§ Records for this task
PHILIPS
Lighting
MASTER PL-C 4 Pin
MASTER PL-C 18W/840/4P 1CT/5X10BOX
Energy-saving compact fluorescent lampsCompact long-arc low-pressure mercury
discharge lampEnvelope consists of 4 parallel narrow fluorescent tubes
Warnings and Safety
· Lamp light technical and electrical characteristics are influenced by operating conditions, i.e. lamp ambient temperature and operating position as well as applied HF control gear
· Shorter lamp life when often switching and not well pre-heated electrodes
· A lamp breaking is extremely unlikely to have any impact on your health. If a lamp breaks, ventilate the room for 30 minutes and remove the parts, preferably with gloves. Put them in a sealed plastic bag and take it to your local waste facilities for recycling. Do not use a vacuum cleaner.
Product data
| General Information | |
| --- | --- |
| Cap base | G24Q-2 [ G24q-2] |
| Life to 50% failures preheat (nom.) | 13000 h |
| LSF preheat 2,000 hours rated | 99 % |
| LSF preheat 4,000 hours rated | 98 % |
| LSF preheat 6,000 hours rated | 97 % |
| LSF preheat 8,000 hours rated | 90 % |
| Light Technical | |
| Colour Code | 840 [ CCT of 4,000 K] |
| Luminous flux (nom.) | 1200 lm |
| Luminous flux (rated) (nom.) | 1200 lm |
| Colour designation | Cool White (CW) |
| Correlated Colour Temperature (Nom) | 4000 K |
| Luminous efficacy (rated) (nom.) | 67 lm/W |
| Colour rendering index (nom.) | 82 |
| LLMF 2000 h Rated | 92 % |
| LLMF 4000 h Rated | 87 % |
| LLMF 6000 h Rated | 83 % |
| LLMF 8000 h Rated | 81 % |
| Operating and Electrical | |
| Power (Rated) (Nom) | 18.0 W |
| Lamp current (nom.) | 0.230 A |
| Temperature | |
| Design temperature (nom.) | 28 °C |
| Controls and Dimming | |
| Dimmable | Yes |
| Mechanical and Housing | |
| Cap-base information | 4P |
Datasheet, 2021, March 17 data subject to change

§ Task to carry out
Scan the data above; copy every line where "well" appears.

§ Answer below
· Lamp light technical and electrical characteristics are influenced by operating conditions, i.e. lamp ambient temperature and operating position as well as applied HF control gear
· Shorter lamp life when often switching and not well pre-heated electrodes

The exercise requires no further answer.